Аннабелла куда-то подевалась вместе с Юрой, а у меня даже не было сил рассуждать, в самом ли деле решила она его соблазнить для пущей достоверности, или ей просто не хотелось от меня заразиться.

Часов в десять утра Фридочка заглянула ко мне с чаем, лимоном и вареньем, но я ей в сотый раз объяснила, что терпеть не могу чай. Тогда она приготовила мне гоголь-моголь.

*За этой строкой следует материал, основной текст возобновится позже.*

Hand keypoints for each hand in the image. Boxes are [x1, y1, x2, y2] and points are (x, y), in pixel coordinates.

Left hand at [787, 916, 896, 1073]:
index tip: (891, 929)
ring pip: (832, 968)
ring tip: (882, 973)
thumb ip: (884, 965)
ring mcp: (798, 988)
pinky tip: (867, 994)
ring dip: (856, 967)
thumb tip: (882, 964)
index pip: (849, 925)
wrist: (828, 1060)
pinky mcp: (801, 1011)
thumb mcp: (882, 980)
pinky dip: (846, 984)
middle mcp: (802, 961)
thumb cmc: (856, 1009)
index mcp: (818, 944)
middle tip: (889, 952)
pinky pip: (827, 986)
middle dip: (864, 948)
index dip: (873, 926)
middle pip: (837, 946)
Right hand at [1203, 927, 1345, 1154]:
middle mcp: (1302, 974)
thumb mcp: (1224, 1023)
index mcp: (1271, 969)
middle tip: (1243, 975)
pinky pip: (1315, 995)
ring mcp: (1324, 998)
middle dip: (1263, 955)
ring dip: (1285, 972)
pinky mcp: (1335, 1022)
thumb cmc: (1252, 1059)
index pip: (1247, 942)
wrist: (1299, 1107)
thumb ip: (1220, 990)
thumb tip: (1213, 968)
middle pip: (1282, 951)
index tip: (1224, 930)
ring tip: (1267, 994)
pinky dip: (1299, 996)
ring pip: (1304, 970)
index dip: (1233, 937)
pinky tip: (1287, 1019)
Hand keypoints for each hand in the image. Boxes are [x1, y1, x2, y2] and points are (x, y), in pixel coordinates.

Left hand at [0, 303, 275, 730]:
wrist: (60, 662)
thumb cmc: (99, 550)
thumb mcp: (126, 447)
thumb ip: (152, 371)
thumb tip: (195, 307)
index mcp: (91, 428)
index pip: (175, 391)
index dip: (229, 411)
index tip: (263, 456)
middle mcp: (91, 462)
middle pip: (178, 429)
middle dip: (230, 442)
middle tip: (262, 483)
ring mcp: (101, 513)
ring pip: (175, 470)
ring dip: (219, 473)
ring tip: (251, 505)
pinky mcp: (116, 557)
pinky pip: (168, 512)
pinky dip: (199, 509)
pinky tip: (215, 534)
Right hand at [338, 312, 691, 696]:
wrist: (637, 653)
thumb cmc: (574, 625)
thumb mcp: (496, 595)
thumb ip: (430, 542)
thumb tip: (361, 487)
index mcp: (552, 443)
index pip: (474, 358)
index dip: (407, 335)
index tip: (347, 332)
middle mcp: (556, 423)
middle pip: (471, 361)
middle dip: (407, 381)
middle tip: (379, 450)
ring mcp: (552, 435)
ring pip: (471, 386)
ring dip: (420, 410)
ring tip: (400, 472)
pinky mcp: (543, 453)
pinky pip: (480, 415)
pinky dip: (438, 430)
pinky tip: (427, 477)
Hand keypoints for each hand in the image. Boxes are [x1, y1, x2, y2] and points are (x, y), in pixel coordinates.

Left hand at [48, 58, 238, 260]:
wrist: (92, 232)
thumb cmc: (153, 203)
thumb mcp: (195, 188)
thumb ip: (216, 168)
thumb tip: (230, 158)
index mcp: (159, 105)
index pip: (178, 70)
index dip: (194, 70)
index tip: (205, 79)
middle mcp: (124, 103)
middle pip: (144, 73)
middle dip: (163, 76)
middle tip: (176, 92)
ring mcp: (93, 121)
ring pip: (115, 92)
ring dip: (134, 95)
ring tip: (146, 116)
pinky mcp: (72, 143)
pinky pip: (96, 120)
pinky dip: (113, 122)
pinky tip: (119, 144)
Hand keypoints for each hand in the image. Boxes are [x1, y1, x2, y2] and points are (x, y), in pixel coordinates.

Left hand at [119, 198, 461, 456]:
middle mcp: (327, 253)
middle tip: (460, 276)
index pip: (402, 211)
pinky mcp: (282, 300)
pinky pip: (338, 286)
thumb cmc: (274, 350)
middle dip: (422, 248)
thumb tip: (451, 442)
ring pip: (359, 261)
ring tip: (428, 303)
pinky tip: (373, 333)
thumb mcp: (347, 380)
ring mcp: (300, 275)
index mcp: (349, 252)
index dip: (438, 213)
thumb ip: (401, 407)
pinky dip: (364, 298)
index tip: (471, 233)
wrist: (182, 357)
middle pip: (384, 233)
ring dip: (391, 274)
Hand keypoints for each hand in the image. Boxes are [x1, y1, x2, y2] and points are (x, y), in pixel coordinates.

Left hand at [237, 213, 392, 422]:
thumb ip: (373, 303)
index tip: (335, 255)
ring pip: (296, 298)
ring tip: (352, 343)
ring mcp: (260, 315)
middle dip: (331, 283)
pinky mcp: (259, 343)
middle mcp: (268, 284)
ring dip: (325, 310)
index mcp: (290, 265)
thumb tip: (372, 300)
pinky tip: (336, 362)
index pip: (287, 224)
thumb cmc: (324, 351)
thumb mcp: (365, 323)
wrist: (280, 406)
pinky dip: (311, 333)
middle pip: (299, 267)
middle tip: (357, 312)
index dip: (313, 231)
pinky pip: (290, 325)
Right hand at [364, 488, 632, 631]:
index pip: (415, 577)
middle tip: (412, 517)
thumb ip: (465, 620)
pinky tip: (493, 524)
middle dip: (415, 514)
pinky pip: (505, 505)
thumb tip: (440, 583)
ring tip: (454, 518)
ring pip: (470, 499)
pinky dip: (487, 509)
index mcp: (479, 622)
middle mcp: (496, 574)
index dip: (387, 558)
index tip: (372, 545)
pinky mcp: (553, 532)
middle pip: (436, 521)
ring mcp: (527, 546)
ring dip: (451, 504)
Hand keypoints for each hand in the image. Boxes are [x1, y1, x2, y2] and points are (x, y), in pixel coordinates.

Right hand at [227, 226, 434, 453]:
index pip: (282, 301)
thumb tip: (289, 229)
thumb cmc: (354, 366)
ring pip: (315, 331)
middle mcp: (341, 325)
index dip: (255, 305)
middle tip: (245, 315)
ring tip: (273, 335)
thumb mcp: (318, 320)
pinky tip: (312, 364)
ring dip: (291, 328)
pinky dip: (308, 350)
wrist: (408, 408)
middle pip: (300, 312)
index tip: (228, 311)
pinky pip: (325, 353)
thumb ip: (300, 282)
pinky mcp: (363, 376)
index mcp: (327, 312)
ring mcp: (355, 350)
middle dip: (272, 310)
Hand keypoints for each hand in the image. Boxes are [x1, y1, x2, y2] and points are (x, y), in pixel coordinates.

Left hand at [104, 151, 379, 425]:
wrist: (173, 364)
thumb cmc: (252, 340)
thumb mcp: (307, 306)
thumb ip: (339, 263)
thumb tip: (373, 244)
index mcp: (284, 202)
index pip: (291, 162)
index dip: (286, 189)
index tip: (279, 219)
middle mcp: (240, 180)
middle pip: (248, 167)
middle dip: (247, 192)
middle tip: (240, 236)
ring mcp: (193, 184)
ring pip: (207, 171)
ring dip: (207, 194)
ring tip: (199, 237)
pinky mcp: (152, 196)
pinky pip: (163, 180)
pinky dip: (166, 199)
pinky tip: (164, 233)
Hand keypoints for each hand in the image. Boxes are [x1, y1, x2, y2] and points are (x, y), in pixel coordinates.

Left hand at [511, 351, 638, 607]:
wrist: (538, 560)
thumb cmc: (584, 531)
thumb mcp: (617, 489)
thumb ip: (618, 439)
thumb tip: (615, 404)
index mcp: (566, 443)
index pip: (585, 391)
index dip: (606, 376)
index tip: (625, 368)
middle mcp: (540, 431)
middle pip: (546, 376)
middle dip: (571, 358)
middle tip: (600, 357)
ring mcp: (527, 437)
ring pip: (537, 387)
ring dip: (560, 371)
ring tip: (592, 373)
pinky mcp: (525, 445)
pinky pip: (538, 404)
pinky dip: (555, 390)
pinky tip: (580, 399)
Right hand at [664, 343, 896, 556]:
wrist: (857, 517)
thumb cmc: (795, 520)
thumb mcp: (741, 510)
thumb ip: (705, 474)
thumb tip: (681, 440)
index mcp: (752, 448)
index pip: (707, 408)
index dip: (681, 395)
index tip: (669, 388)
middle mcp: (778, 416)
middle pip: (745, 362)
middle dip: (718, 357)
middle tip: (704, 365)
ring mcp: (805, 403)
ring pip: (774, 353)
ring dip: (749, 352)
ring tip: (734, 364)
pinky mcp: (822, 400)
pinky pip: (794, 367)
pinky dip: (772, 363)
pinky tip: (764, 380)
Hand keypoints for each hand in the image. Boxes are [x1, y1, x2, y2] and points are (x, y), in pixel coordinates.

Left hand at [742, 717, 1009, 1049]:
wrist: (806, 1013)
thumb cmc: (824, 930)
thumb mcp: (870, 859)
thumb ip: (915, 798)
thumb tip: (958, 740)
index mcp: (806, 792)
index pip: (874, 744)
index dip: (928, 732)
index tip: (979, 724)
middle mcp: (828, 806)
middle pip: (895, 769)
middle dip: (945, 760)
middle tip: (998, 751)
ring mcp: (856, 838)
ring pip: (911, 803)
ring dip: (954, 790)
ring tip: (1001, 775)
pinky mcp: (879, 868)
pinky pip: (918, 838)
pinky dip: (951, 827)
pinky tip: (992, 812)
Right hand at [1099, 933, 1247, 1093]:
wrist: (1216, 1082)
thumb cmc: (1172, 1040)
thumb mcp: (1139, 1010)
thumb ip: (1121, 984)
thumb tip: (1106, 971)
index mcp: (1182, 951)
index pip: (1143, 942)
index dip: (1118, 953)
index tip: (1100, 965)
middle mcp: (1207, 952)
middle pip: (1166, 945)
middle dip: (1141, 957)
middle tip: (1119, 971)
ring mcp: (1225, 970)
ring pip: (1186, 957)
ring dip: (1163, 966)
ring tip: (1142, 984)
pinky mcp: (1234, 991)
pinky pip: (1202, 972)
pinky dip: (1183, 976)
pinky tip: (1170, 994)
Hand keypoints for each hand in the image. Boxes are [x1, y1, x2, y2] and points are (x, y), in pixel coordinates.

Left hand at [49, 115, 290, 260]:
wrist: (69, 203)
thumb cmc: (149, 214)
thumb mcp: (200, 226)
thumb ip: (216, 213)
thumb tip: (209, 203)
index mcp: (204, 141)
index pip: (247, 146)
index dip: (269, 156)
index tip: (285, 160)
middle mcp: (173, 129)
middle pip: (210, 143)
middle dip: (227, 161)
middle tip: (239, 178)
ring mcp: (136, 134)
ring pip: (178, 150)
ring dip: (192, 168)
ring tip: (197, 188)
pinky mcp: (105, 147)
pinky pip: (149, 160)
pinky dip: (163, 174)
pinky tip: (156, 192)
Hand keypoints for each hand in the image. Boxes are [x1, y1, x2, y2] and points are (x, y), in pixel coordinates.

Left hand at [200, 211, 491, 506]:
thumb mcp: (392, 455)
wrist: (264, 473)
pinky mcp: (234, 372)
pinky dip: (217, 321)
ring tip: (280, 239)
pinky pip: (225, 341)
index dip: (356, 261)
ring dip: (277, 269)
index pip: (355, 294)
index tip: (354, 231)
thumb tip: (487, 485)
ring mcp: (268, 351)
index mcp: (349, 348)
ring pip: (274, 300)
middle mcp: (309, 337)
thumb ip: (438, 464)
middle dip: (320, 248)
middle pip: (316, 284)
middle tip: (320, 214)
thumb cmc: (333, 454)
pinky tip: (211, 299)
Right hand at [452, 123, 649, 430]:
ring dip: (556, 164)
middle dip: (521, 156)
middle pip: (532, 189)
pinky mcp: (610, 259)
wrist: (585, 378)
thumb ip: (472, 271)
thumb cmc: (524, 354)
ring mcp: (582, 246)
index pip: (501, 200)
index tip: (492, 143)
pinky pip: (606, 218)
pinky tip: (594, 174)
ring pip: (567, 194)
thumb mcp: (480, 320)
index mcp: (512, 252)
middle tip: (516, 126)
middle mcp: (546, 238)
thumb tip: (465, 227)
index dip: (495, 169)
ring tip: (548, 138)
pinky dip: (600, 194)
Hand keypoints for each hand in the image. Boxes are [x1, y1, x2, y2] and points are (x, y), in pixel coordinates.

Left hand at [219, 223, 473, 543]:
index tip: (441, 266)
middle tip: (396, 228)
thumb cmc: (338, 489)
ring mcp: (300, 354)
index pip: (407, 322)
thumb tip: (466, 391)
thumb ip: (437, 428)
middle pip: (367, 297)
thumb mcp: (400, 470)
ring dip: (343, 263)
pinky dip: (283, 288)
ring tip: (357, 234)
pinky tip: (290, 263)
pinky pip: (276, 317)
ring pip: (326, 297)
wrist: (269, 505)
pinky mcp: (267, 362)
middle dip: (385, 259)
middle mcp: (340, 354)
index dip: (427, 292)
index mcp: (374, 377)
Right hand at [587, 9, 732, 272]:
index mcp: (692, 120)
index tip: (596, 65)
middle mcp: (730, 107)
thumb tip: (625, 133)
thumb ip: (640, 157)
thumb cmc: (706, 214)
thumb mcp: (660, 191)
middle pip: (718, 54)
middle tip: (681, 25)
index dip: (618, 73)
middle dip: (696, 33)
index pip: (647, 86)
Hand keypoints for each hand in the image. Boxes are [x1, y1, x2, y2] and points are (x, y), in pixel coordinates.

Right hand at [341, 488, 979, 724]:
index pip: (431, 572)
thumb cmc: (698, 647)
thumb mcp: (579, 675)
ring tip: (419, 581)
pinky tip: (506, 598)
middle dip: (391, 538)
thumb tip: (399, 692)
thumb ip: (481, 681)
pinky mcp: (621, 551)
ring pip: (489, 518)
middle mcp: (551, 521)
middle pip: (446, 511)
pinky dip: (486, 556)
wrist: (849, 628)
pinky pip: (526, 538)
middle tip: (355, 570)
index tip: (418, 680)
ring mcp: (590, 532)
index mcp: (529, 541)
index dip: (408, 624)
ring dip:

Домовая попыталась в очередной раз выяснить, почему я не осталась ночевать у родственников, но у меня не было желания разговаривать. Фридочка не обиделась, но уходить не собиралась. Уселась возле моей кровати и принялась читать наши заповеди. На ее лице появилось задумчивое выражение, и она спросила, соблюдаем ли мы все пункты. Я пожала плечами. Потом она спросила, почему это мы решили никому ничего не рассказывать и друг друга ни о чем не расспрашивать, и как же доверительные отношения между членами одной семьи, коей мы теперь являемся?

– Не надо закатывать глаза, – пожурила меня Фридочка.

– Не надо читать чужие уставы, – парировала я.

Но домовая, вероятно, списала мою враждебность на счет болезни и измерила мне температуру. Градусник показал 37,9. Я заволновалась, потому что дома при таких результатах бабушка была бы на грани инфаркта, пила бы валидол и валерьянку, а мне бы вызывали врачей на дом, поили бы микстурами, ставили горчичники и банки, делали горячие ванны для ног и укутывали бы в уродливые и колючие пуховые оренбургские платки, ради таких случаев хранившиеся в чулане. К тому же я очень давно не болела – с тех пор, как начала заниматься акробатикой, – а воспоминания о таких событиях проистекали из очень раннего детства и окрашивались ощущением всеобщей тревоги, так что я была уверена, что домовая сейчас упадет в обморок или забьется в панических конвульсиях.

Однако Фридочка не выражала никаких признаков озабоченности и заверила меня, что это не температура, а детский лепет. Дала мне одну таблетку акамоля – главного израильского лекарства от всего на свете, включая месячные и гастрит, и наказала пить много воды. “Многоводы” было вторым главным лекарством в Израиле и тоже лечило от всех невзгод, вылетевших из ящика Пандоры.

Я послушно проглотила акамоль, запила его тремя стаканами воды и понадеялась, что теперь Фридочка оставит меня в покое, но не тут-то было.

Она принялась поигрывать массивными людоедскими бусами из лжеслоновой кости с таким видом, будто созревала для важного разговора, не решаясь его начать. В итоге она созрела, кто бы сомневался.

– Знаешь что, девулечка, я тебе скажу? Физические болезни иногда приключаются оттого, что на душе плохо.

Я моментально увидела за ее спиной тень психолога Маши и не могла больше отделаться от навязчивого видения – вероятно, дело было в температуре. Фридочка продолжила вдохновенно:

– Вот говорят, в здоровом теле здоровый дух. А я думаю, что все как раз наоборот: ослабленный организмик – это следствие ослабленного духа.

– Я знаю, – перебила я ее. – Это называется психосоматикой.

– Откуда ты знаешь? – В ушах домовой затряслись пятиярусные серьги.

– Виталий нам рассказывал на групповых занятиях. Он говорил, что советские дети часто болеют, вместо того чтобы переживать кризисы эмоционально, и телом выражают душевный стресс.

– Обалдеть можно, – выразила Фридочка свое восхищение. – Это то, чем вы занимаетесь с Виталиком? Я думала, вы изобретаете символы группы и играете в “Крокодила” на сплочение.

– Не, он нам рассказывает про подростковые конфликты, чтобы мы знали, чего нам ожидать от своего ослабленного стрессом духа.

– Шикарно! Так что же, Зоенька, лежит у нас на душе? – вкрадчиво спросила Фридочка. – Что заставило такую спортивную девочку захворать?